Our council faces crisis. Wellingtonians deserve better. What they don’t need is corporate spin, writes city councillor Fleur Fitzsimons.
Last week, the Wellington City Council released an external review into its communications and engagement functions. The review found that the council needed a “refreshed corporate identity” as if the council is a corporation with something to sell, like a sneakers brand or insurance company.
The council does not operate in a competitive marketplace, and there is no share price to protect. The council exists for simple reasons, to make Wellington function properly as a city that residents can live well in. The council has enough challenges living up to that basic expectation.
The council exists to address the reality that for residents and businesses, it is better if we collectively build pipes, transport and recreation infrastructure. It is better if together we plan for housing, shopping and hospitality and it is better if we as a city provide the support needed for residents who are struggling.
Ultimately, the council’s reputation rests on whether we meet the needs and expectations of residents, and their assessment is made via democratic elections. It’s nice to have an appealing logo, and essential we communicate with residents with clarity and honesty. But we are not a “brand” in any meaningful sense of the word, and nor should we aspire to behave like one.
Confusion on this point is further evident in the consultant’s expressed view that the council’s approach to communications is too “reactive”, and that council messaging isn’t sufficiently cohesive. This is boilerplate corporate language that fails to grasp that being responsive to unfolding issues and challenges is not a sign of weakness, but of strength, in a democratic institution.
I cannot recall a single instance when a resident has pulled me aside to express frustration at our failure to be more proactive or streamlined in our communications. As we face accountability on a raft of real-world challenges that actually impact people’s lives, I don’t think concerns over branding will feature too prominently in next year’s local body elections, either.
The idea that the council (which has a monopoly on collecting money from residents and businesses) is a brand that somehow needs protecting or promoting is a dangerous one. The motivations and decisions of corporates in the interests of protecting their brands are at odds with the approach that public institutions need to take to listen to and deliver for residents.

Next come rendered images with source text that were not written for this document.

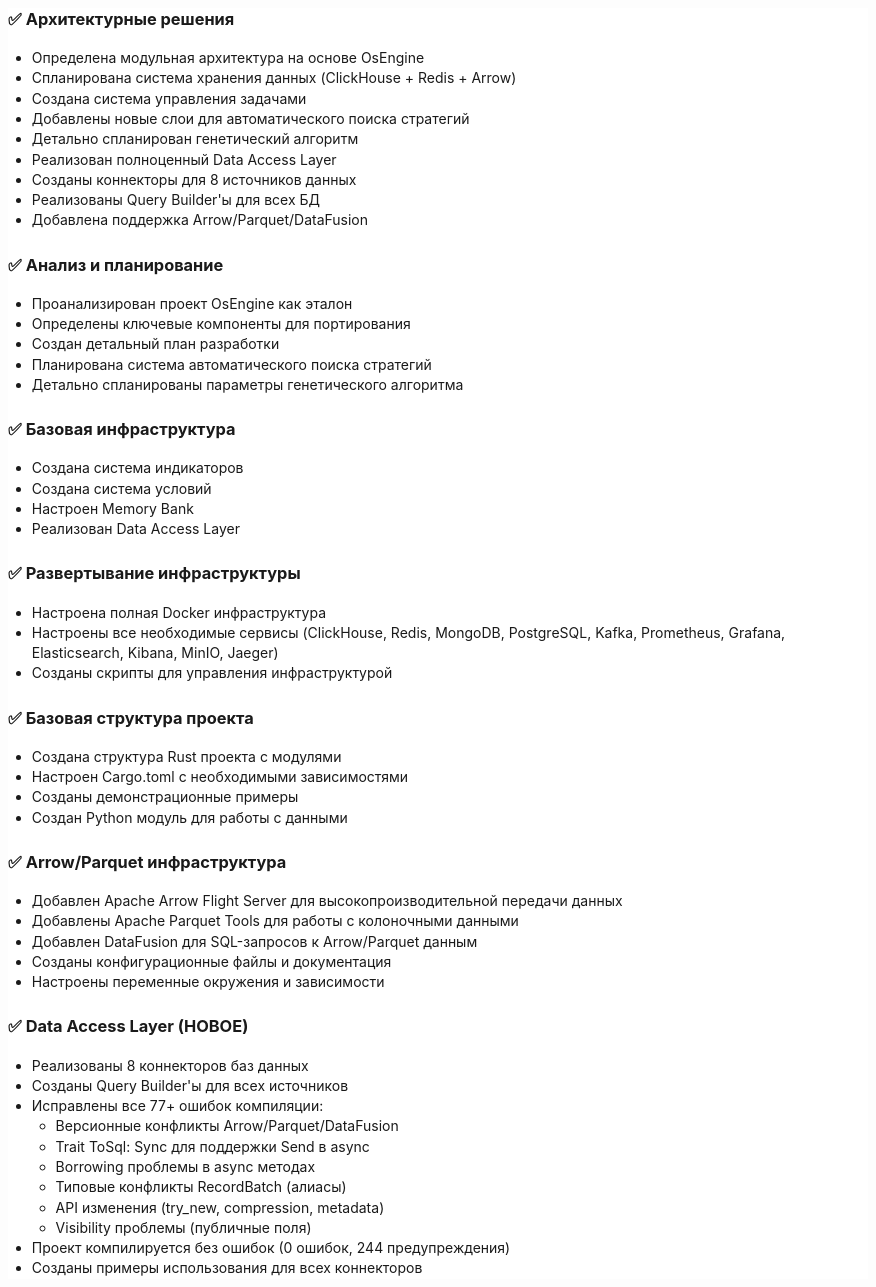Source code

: ### ✅ Архитектурные решения
- Определена модульная архитектура на основе OsEngine
- Спланирована система хранения данных (ClickHouse + Redis + Arrow)
- Создана система управления задачами
- Добавлены новые слои для автоматического поиска стратегий
- Детально спланирован генетический алгоритм
- Реализован полноценный Data Access Layer
- Созданы коннекторы для 8 источников данных
- Реализованы Query Builder'ы для всех БД
- Добавлена поддержка Arrow/Parquet/DataFusion

### ✅ Анализ и планирование
- Проанализирован проект OsEngine как эталон
- Определены ключевые компоненты для портирования
- Создан детальный план разработки
- Планирована система автоматического поиска стратегий
- Детально спланированы параметры генетического алгоритма

### ✅ Базовая инфраструктура
- Создана система индикаторов
- Создана система условий
- Настроен Memory Bank
- Реализован Data Access Layer

### ✅ Развертывание инфраструктуры
- Настроена полная Docker инфраструктура
- Настроены все необходимые сервисы (ClickHouse, Redis, MongoDB, PostgreSQL, Kafka, Prometheus, Grafana, Elasticsearch, Kibana, MinIO, Jaeger)
- Созданы скрипты для управления инфраструктурой

### ✅ Базовая структура проекта
- Создана структура Rust проекта с модулями
- Настроен Cargo.toml с необходимыми зависимостями
- Созданы демонстрационные примеры
- Создан Python модуль для работы с данными

### ✅ Arrow/Parquet инфраструктура
- Добавлен Apache Arrow Flight Server для высокопроизводительной передачи данных
- Добавлены Apache Parquet Tools для работы с колоночными данными
- Добавлен DataFusion для SQL-запросов к Arrow/Parquet данным
- Созданы конфигурационные файлы и документация
- Настроены переменные окружения и зависимости

### ✅ Data Access Layer (НОВОЕ)
- Реализованы 8 коннекторов баз данных
- Созданы Query Builder'ы для всех источников
- Исправлены все 77+ ошибок компиляции:
  * Версионные конфликты Arrow/Parquet/DataFusion
  * Trait ToSql: Sync для поддержки Send в async
  * Borrowing проблемы в async методах
  * Типовые конфликты RecordBatch (алиасы)
  * API изменения (try_new, compression, metadata)
  * Visibility проблемы (публичные поля)
- Проект компилируется без ошибок (0 ошибок, 244 предупреждения)
- Созданы примеры использования для всех коннекторов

The proliferation of spin and branding within public institutions coincided with a shift to a corporate governance model that saw chief executives employed on fixed tenure employment agreements and treats elected representatives as if we are board directors whose primary role is upholding brand integrity, whatever that means. We should never allow reputation management to supersede democratic accountability.
Whatever the history, when public institutions start treating people simply as “customers” to deliver a service to, a critical aspect of the relationship that must exist between public institutions and people is lost. This whole concept separates residents from the council and is inherently undemocratic.
Wellington is full of passionate people who want to engage with local democracy. Their contribution will improve decision making and give council decisions much-needed legitimacy. To treat residents as passive customers downplays and undermines the importance of this relationship.
The Wellington City Council has had its fair share of problems over the past few years. The crisis facing the council is plain for all to see and much-needed government reform is coming.
We have water infrastructure that is failing and a housing market that is failing at its most basic task – to house people. Public confidence in the way the council makes decisions is at an all-time low and voter turnout is woeful.
It would be lazy and wrong to think that any amount of corporate spin would help here in any case.
Wellingtonians are not about to be bamboozled by the dark arts of public relations. The council would be far better to firmly own its role as a public agency that welcomes criticism from residents and gets the basics right.